I was honored to moderate a panel celebrating writers of Caribbean descent this past Saturday at the Brooklyn Public Library. Organized by Maryland-based newspaper publisher Joy Bramble of The Caribbean International Literary Festival, publicist and co-founder of the Harlem Book Fair Linda Duggins , and Marcia Mayne of Date With a Book, the event drew an intimate crowd of folk passionate about promoting Caribbean authors. American Book Award winner Elizabeth Nunez, debut author of Earth’s Waters Nicole Blades, and author Glenville Lovell formed the lively panel.

I wanted to focus our discussion on identity, the writer’s relationship with (multiple) homes, (re)claiming the Caribbean by depicting realtities far removed from tourist fantasies of paradise, and the relationship between community and craft.

Elizabeth Nunez spoke honestly about her relationship with Trinidad, one she says has shifted over the years. As she spoke, many women in the audience nodded their heads and seemed to be reflecting on their own complex relationships with “home.”

Nicole Blades, who lived in her family’s homeland of Barbados for several years as a young adult, talked about her female protagonist, who “is drowning in paradise” and is terribly uncomfortable when she first visits tourists in their hotel room on her island, at the beach she visits nearly every day.
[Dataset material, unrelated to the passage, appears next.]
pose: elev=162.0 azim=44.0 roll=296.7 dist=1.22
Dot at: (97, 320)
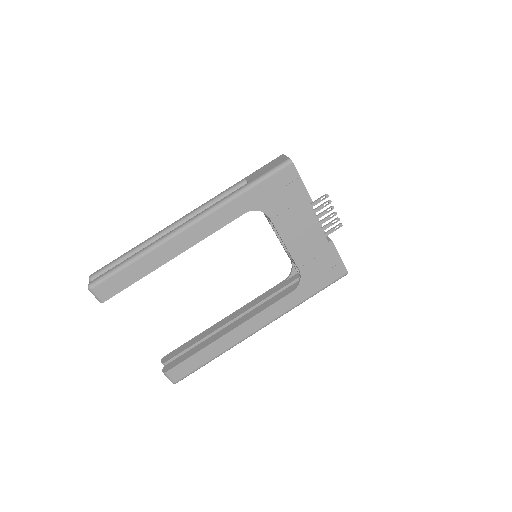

Glenville Lovell, who visits Barbados frequently, talked about his work as a movement artist in Barbados and his participation in Carifesta, the Caribbean Festival of Creative Arts as just two ways he remains ardently Bajan.

In terms of community, I was thinking about ways writers network in informal ways to help support one another and honor the legacy of literary Caribbean authors. This led to a discussion of formal networks and institutions, like Date With a Book and The Caribbean International Literary Festival, and the need to support them.

Many of the members of the audience asked how to help spread the word about Caribbean authors, especially in Brooklyn and in the public schools. Another interesting question from the audience asked if non-Caribbean authors could depict an authentic Caribbean narrative. This question, I think, developed out of Elizabeth Nunez’s reading and discussion of her latest novel, Prospero’s Daughter, and the question of self the title character struggles with as her father, Prospero, forces her to claim her whiteness – even though she identifies with locals of African descent.

This event was part of June’s Caribbean American Heritage Month in New York.

Comment(s)

  • § eisa718®   said on :

    I received this lovely comment from Elizabeth Nunez:

    You were the magician, Eisa. Thank you for creating a stimulating evening.

    Elizabeth

  • Comment(s)

  • § chris chambers said on :

    We should do something like that down here in DC.

    Please tell Glenville I said hello. Loved our panels back in the day when they had him pegged as a fellow detective/thriller writer.

    PS my historical novel Yella Patsy’s Boys, coming out in 12/08, has a contemptorary thread featuring a girl if Bermuda/Trini nationality finding out that her mother’s family actually originated in the US–freed slaves who fought for the British in the war of 1812 (and set fire to the White House and Capital Building). I call that “full circle” Caribbean-American heritage.

    Also please say hello to Mrs. Joy Bramble and hopes she shouts out to her son david for me!